Sexual violence in Yemen cannot be understood in isolation. It is rooted in the wider collapse of institutions, the failure of the justice system, and the international community’s ongoing indifference. The continuation of these crimes—and the failure to confront them—places us all before a historic and moral reckoning. The suffering of women and girls is not an acceptable cost of war. Justice is not a deferred luxury; it is a fundamental human right that must be upheld, demanded, and enforced without exception.
This crisis is not unique to Yemen. In Sudan, a December 2023 report by the United Nations Office for the Coordination of Humanitarian Affairs (OCHA) documented at least 412 cases of conflict-related sexual violence in Darfur, Khartoum, and Al Jazirah. Human Rights Watch and UNICEF reported that many of the victims were young girls, targeted amid rising sectarian and ethnic tensions. These acts went beyond abduction and rape, encompassing brutal assaults and torture. A March 2024 report by the UN Panel of Experts concluded that sexual violence in Darfur was being used as a means of collective intimidation against ethnic communities.

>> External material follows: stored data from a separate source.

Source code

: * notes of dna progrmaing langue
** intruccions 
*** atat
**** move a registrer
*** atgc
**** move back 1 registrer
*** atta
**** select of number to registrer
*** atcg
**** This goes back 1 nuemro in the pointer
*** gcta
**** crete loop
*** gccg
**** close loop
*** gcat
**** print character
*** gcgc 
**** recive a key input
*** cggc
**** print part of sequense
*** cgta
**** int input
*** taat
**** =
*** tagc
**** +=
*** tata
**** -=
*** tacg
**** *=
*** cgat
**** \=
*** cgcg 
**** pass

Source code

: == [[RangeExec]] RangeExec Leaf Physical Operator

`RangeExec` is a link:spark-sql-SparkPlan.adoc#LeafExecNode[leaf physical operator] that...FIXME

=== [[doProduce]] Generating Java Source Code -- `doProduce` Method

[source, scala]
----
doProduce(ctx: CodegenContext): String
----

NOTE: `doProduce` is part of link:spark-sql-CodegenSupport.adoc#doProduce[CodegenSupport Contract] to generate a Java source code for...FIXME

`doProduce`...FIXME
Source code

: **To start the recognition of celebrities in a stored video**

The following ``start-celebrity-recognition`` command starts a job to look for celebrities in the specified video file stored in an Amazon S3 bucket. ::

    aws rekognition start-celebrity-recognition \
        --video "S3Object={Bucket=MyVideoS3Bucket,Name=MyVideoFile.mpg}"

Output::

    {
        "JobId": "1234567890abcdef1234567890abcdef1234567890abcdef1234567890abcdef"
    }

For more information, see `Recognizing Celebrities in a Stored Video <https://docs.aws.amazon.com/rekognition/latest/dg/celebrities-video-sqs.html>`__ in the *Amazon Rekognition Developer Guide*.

In Gaza, a March 2024 report by the Office of the High Commissioner for Human Rights warned that shelters—now housing over 1.7 million displaced people—lacked even the most basic protections. Overcrowding, total lack of lighting, and absence of privacy created an environment conducive to harassment, sexual exploitation, and rape. Amnesty International, through its News Documentation project, confirmed widespread harassment of girls in shelters, particularly in Rafah and Deir al-Balah, including inside schools repurposed as temporary refuges.